PJM: Look here! George Will suggested mockingly that public spending on art is a Good Deed, and ironically presented a dimensional conjecture by accident! He suggested that we “(Try this: For the word ‘art,’ substitute ’surfing’ or ‘religion.’)” Do you think this glorified peckerwood has seen Geoff Cordner’s most recent photo series?”
MILO: No chance. And look here! See how in touch with Beuys and Warhol George Will is! Unfortunately, he - as is usual among the corporatists - he fails to get the attribution correct. Will attributes the Beuys/Warhol combinative definition of art to the government, although as anyone knows our government is simply representative. We are it, and it is us. So he is wrong in the artist, but very good in his summary of the State of the Arts of Creativity, as espoused across all fields (until the NEA champions a definition of art that drives the money-changers out of that temple to the beaches): “…because in this egalitarian era, government reasons circularly: Art is whatever an artist says it is, and an artist is whoever produces art. So, being an artist is a self-validating vocation.”
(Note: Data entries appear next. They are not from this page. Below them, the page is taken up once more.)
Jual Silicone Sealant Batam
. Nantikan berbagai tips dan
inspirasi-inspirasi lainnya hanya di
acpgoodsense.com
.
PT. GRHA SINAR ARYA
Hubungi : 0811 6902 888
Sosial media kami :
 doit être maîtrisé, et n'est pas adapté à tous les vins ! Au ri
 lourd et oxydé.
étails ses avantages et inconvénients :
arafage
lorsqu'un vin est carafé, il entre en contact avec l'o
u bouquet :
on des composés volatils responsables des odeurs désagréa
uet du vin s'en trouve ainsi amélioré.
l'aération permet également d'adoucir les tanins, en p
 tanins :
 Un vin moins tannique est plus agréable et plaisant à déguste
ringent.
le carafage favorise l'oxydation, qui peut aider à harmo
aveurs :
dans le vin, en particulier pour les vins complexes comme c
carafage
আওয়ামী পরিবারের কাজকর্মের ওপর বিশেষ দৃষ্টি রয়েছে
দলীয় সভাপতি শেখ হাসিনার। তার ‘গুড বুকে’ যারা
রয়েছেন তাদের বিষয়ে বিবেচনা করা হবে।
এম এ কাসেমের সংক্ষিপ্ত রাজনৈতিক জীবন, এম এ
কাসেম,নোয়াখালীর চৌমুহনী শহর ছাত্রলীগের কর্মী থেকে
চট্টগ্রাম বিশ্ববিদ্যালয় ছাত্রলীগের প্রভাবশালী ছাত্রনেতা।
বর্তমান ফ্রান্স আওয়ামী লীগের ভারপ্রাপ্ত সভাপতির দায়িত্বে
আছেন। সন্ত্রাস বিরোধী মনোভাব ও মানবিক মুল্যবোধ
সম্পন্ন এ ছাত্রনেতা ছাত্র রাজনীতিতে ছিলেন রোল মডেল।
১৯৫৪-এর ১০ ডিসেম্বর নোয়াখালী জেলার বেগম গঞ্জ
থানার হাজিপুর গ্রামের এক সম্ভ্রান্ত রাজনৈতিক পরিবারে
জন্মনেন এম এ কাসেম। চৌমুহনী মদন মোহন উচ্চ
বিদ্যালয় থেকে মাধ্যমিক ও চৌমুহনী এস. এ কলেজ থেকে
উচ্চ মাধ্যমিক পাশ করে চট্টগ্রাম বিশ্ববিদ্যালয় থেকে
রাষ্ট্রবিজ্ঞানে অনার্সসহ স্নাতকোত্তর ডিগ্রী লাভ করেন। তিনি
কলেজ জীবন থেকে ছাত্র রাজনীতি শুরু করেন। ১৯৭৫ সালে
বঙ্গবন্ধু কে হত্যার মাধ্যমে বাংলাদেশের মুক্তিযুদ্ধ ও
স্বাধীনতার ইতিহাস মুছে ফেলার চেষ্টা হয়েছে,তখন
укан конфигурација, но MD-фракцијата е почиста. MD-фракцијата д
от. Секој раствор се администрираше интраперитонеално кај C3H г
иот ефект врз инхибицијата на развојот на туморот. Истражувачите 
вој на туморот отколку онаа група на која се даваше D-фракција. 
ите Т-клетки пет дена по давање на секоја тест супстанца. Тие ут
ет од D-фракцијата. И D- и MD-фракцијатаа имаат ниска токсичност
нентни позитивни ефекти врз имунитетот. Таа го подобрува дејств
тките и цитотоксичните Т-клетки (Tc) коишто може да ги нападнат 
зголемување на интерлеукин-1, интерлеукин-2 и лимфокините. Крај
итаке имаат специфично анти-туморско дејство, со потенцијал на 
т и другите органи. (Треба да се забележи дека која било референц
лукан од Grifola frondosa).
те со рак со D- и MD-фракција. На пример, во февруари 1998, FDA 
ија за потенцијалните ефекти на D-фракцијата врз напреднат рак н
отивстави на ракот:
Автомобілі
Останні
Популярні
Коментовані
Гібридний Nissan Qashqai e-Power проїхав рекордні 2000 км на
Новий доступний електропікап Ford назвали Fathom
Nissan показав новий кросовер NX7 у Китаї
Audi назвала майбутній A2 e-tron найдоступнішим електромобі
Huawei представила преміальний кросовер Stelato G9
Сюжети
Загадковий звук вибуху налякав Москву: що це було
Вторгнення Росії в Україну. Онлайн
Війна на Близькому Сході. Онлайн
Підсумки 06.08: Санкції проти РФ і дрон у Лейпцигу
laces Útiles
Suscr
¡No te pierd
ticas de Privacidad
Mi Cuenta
PJM: I am self-validating. I am a genius, and I am Spartacus!
MILO: I am Spartacus!
PJM: The figures GW cites, the big numbers pushing the guns off the battleship deck of government interventionism - why doesn’t George explain why the government is so deeply embedded in those aspects of ordinary American lives, like a media monopoly reporter on his way to Baghdad?
MILO: 1980. George Will mentioned 1980. What happened that year in America?
PJM: Did you see The Warning on NPR’s Frontline?
MILO: No, but I did see Capitalism: A Love Story. That scene: Don Regan and Ron Reagan at the Stock Exchange, and Regan leaning over to tell his monkey to speed things up! Wow. In that moment, I foresaw in hindsight Bush-Cheney.
PJM: Milo, old friend, I have to get in the water. Will you watch my laptop, so McCain and ATT don’t steal it?
MILO: I’ll be napping, but I shouldn’t fear. The life guard is a Cameron, and his arms are coiled.
PJM: Do you want to know why the National Public Discourse has devolved over the past twenty-five years, into an ugly polarized hate cycle 7/24/365, televised and in all media unleashed?
MILO: The fools killed public art for the US and put down the artist.